As long as whatever SAN you settle on looks just like any other disk to windows, SQL should be happy enough. Either iSCSI or a "real" SAN" shouldn't matter, at least from a getting-it-to-work perspective. A well-peforming system is a different question. "Network drives", the kind that you get off of NAS units and are available through UNC-style paths, are usually a bad way to go.
The final arbiter of a high-performance SQL Server system is I/O latency, particular for SQL Server's tempdb files and the transaction log files for the user databases. SQL Servers are particularly sensitve to disk latency. This sensitivity can kill performance inside of a VMWare VM, for example. If your database is low-stress, it might not matter much, or even noticeably, but when organizations place their databases files on SANs, performance often drops. Many people are surprised by this because marketting teaches us that SANs are faster.

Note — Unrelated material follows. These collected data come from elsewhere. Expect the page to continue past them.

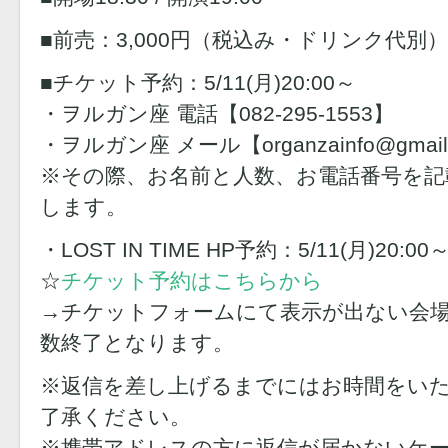
■前売：3,000円（税込み・ドリンク代別）
■チケット予約：5/11(月)20:00～
・ヲルガン座 電話【082-295-1553】
・ヲルガン座 メール【organzainfo@gmail
※その際、お名前と人数、お電話番号を記
します。
・LOST IN TIME HP予約：5/11(月)20:00
☆
チケット予約はこちらから
→チケットフォームにて表示が出ない会
数終了となります。
※返信を差し上げるまでにはお時間をい
了承ください。
※携帯アドレスの方に返信が届かないケ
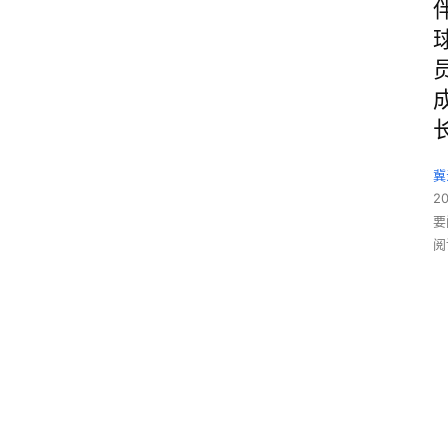
冀
2
要
阅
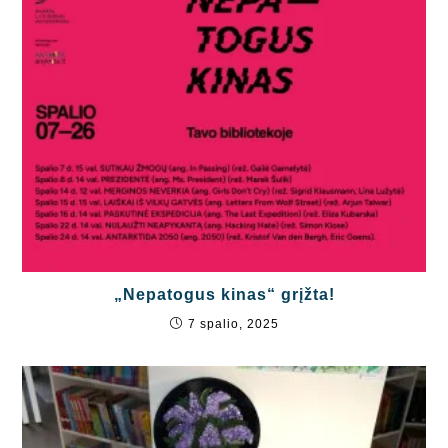
„Nepatogus kinas“ grįžta!
7 spalio, 2025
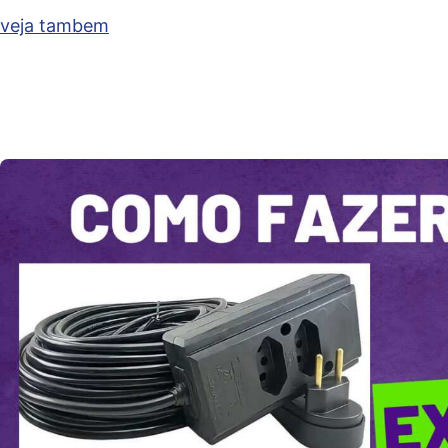
veja tambem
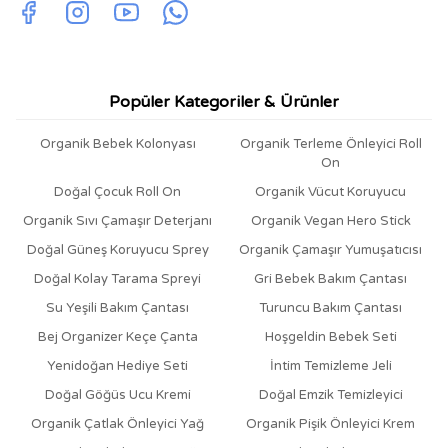
Popüler Kategoriler & Ürünler
Organik Bebek Kolonyası
Organik Terleme Önleyici Roll
On
Doğal Çocuk Roll On
Organik Vücut Koruyucu
Organik Sıvı Çamaşır Deterjanı
Organik Vegan Hero Stick
Doğal Güneş Koruyucu Sprey
Organik Çamaşır Yumuşatıcısı
Doğal Kolay Tarama Spreyi
Gri Bebek Bakım Çantası
Su Yeşili Bakım Çantası
Turuncu Bakım Çantası
Bej Organizer Keçe Çanta
Hoşgeldin Bebek Seti
Yenidoğan Hediye Seti
İntim Temizleme Jeli
Doğal Göğüs Ucu Kremi
Doğal Emzik Temizleyici
Organik Çatlak Önleyici Yağ
Organik Pişik Önleyici Krem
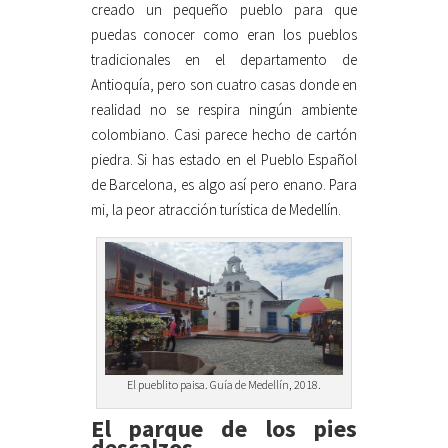
creado un pequeño pueblo para que
puedas conocer como eran los pueblos
tradicionales en el departamento de
Antioquía, pero son cuatro casas donde en
realidad no se respira ningún ambiente
colombiano. Casi parece hecho de cartón
piedra. Si has estado en el Pueblo Español
de Barcelona, es algo así pero enano. Para
mi, la peor atracción turística de Medellín.
El pueblito paisa. Guía de Medellín, 2018.
El parque de los pies
descalzos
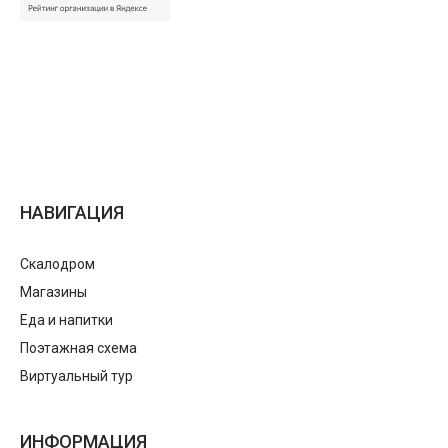
НАВИГАЦИЯ
Скалодром
Магазины
Еда и напитки
Поэтажная схема
Виртуальный тур
ИНФОРМАЦИЯ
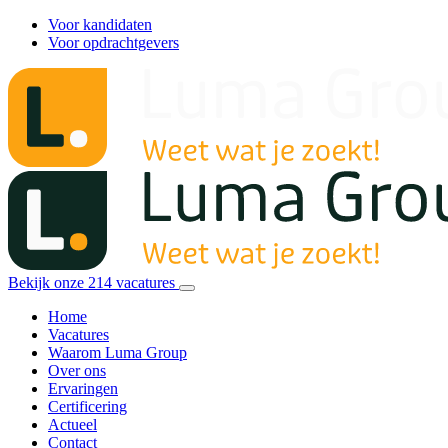
Voor kandidaten
Voor opdrachtgevers
Bekijk onze
214
vacatures
Home
Vacatures
Waarom Luma Group
Over ons
Ervaringen
Certificering
Actueel
Contact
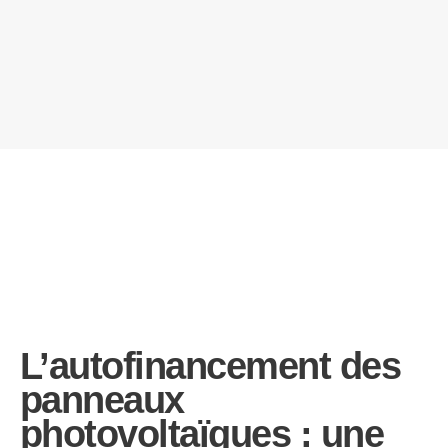
L’autofinancement des
panneaux
photovoltaïques : une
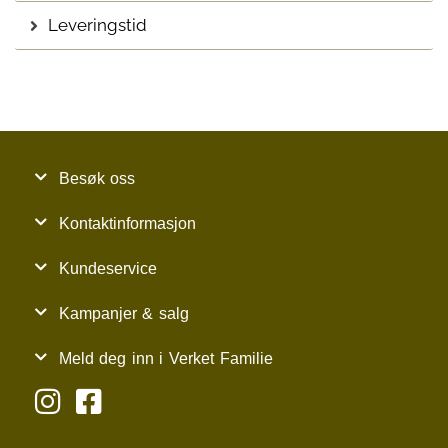
Leveringstid
Besøk oss
Kontaktinformasjon
Kundeservice
Kampanjer & salg
Meld deg inn i Verket Familie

One thing, from your note, it's not clear what purpose you intend to use the 'other' copy for. SQL Server doesn't support two instances running off of a SAN-based replication system. There is no Oracle RAC-like feature and "clustering" is often not what people are looking for, either. People who aren't "SQL Server guys" don't always realize this. I don't know what your background is, so I'm just sayin'.
The other copy would be only for failover/disaster recovery purposes. (Of course, you'd want to test the way your system works, as implemented, by knocking down one server and bringing up the DR server.)
At the SQL Server level, your choices for data "replication" (by which I mean a copy of the data) are "log shipping", "database mirroring" and SQL Server's internal replication features. All of these have trade offs, which may or may not be important to you, depending on exactly what you need.